O IMC – Instituto de Moléstias Cardiovasculares, de Rio Preto, acaba de completar 3.000 ablações por catéter, número alcançado por pouquíssimas instituições médicas do Brasil e que faz do IMC um referência na área de Arritmia e Eletrofisiologia no país.
A experiência e o conhecimento adquiridos pelos cardiologistas do IMC Adalberto Menezes Lorga e Adalberto Menezes Lorga Filho fazem com que eles sejam convidados a ministrar cursos em todo o país e proferir palestras nos principais eventos científicos do Brasil e exterior.

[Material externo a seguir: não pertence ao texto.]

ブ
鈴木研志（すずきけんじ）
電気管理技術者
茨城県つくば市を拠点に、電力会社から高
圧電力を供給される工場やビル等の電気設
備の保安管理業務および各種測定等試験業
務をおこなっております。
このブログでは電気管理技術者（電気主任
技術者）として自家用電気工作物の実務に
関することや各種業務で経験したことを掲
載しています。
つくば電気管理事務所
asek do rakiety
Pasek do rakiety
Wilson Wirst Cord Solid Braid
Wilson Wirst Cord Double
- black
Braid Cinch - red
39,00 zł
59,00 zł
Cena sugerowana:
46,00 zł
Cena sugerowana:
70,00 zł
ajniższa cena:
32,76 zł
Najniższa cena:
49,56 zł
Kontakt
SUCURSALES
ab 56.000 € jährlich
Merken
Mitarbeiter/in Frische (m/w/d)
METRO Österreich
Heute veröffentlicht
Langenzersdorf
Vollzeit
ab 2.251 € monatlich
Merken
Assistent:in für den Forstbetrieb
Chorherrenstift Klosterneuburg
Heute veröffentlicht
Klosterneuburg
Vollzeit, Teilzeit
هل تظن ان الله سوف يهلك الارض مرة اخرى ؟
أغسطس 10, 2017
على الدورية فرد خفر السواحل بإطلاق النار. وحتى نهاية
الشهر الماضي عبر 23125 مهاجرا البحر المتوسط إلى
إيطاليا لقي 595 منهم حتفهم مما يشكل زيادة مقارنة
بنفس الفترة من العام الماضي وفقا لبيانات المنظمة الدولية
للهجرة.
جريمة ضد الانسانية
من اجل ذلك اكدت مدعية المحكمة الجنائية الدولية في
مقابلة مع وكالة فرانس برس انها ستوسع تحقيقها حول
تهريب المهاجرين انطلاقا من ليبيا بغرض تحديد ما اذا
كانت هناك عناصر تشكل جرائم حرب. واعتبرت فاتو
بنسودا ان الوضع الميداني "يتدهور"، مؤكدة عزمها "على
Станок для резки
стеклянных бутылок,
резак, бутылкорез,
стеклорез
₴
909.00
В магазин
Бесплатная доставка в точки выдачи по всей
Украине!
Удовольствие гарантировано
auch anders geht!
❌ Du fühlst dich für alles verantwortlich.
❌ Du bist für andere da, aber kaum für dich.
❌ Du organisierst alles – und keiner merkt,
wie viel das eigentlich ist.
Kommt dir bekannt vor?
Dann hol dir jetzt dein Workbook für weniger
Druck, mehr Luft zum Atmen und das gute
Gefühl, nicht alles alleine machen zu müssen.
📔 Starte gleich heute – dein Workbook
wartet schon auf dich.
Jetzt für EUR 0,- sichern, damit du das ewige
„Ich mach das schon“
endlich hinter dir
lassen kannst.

Os dois cardiologistas alertam que iniciam-se agora as estações quentes – primavera e verão –, quando as pessoas sentem-se estimuladas a iniciar ou intensificar a prática de atividades esportivas para melhorar o preparo físico e a silhueta. Muitas esquecem, no entanto, de procurar antes um cardiologista que irá avaliar se estão em condições de praticar exercícios e, caso estejam, quais são os mais indicados.
Um dos principais riscos é a morte súbita, cuja principal causa é a arritmia cardíaca.
Um dos procedimentos mais utilizados para tratar da arritmia cardíaca é a ablação por catéter por radiofreqüência, técnica para tratamento da fibrilação atrial permanente em que se faz a cauterização dos focos das arritmias, destruindo-os. A ablação por catéter com radiofrequência (um tipo de energia parecido com o bisturi elétrico por meio de catéter) é usada para tratar problema de arritmia cardíaca. Estudos eletrofisiológicos, há mais de 40 anos, e ablação, há mais de 15 anos, com radiofreqüência são procedimentos realizados já há uma década.